### Exercise
The lines to extract begin at the one containing "ACCES EPOXI" and run to the end of the listing; set them down exactly and alone.

Start of Given data

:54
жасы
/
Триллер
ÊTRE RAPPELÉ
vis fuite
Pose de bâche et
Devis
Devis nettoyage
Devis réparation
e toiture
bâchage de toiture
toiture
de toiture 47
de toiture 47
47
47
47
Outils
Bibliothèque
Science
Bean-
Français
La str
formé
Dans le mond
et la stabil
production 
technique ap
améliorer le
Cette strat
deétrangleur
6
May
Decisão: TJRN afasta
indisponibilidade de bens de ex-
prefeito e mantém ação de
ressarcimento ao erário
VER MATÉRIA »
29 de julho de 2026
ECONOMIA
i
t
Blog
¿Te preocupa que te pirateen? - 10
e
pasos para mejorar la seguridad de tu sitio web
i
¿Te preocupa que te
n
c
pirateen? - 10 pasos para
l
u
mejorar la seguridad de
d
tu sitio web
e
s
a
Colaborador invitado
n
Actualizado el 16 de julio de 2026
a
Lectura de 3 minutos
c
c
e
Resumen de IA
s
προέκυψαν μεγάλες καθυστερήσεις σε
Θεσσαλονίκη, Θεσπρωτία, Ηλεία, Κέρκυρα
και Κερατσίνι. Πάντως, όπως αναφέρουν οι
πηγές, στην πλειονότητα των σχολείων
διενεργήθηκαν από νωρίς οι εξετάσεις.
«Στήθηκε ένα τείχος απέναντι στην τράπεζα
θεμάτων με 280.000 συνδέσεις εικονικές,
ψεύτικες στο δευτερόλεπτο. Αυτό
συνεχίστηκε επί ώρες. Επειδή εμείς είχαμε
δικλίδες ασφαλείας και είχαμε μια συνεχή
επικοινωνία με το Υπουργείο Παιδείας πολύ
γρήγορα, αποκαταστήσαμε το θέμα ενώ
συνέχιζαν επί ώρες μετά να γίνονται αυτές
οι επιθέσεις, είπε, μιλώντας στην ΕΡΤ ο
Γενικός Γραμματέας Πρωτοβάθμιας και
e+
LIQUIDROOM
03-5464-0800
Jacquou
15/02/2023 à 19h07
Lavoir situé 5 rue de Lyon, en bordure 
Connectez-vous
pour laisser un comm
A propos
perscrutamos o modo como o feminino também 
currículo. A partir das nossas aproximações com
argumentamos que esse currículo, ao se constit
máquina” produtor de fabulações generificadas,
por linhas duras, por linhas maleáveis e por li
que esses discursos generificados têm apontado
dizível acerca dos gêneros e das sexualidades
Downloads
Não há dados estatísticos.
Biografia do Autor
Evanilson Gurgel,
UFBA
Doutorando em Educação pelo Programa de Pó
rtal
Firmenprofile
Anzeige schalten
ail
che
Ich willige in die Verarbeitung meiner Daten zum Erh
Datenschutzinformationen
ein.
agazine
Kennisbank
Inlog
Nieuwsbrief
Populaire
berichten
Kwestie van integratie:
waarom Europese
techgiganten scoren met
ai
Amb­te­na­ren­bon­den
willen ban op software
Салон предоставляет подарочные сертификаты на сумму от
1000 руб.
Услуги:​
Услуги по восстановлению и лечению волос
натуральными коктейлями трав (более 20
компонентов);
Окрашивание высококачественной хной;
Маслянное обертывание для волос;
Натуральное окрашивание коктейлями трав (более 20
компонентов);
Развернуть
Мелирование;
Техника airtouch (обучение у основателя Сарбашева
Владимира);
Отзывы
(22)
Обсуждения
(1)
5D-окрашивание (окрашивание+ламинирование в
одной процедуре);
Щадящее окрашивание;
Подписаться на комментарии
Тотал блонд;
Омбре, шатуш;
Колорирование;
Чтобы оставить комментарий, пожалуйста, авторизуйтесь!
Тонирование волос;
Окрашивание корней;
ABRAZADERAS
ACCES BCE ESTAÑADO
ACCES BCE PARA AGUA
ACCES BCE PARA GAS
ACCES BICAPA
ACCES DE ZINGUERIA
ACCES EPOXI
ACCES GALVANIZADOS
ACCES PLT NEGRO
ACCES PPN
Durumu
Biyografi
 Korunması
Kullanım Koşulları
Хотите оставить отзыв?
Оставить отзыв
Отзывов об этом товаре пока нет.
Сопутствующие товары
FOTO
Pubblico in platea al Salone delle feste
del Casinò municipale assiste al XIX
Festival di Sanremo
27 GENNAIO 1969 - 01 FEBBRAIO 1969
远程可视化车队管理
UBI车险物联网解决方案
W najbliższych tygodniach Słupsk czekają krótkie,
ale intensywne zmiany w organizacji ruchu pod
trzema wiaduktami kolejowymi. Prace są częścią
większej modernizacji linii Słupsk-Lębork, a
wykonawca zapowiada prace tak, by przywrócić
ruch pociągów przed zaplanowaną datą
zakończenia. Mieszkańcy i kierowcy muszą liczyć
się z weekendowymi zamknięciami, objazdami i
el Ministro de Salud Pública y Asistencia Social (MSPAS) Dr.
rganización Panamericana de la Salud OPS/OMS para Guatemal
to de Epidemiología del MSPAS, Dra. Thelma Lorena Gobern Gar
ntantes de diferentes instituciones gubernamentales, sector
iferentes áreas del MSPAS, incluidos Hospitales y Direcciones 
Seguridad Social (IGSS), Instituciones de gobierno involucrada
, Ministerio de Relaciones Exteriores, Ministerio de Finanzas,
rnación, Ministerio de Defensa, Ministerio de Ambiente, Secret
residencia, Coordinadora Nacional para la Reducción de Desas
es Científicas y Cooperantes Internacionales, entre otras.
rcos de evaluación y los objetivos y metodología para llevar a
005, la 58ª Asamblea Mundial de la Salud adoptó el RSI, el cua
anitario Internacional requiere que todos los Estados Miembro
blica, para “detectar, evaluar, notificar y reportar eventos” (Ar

End of Given data

### Task solution
ACCES EPOXI
ACCES GALVANIZADOS
ACCES PLT NEGRO
ACCES PPN
Durumu
Biyografi
 Korunması
Kullanım Koşulları
Хотите оставить отзыв?
Оставить отзыв
Отзывов об этом товаре пока нет.
Сопутствующие товары
FOTO
Pubblico in platea al Salone delle feste
del Casinò municipale assiste al XIX
Festival di Sanremo
27 GENNAIO 1969 - 01 FEBBRAIO 1969
远程可视化车队管理
UBI车险物联网解决方案
W najbliższych tygodniach Słupsk czekają krótkie,
ale intensywne zmiany w organizacji ruchu pod
trzema wiaduktami kolejowymi. Prace są częścią
większej modernizacji linii Słupsk-Lębork, a
wykonawca zapowiada prace tak, by przywrócić
ruch pociągów przed zaplanowaną datą
zakończenia. Mieszkańcy i kierowcy muszą liczyć
się z weekendowymi zamknięciami, objazdami i
el Ministro de Salud Pública y Asistencia Social (MSPAS) Dr.
rganización Panamericana de la Salud OPS/OMS para Guatemal
to de Epidemiología del MSPAS, Dra. Thelma Lorena Gobern Gar
ntantes de diferentes instituciones gubernamentales, sector
iferentes áreas del MSPAS, incluidos Hospitales y Direcciones 
Seguridad Social (IGSS), Instituciones de gobierno involucrada
, Ministerio de Relaciones Exteriores, Ministerio de Finanzas,
rnación, Ministerio de Defensa, Ministerio de Ambiente, Secret
residencia, Coordinadora Nacional para la Reducción de Desas
es Científicas y Cooperantes Internacionales, entre otras.
rcos de evaluación y los objetivos y metodología para llevar a
005, la 58ª Asamblea Mundial de la Salud adoptó el RSI, el cua
anitario Internacional requiere que todos los Estados Miembro
blica, para “detectar, evaluar, notificar y reportar eventos” (Ar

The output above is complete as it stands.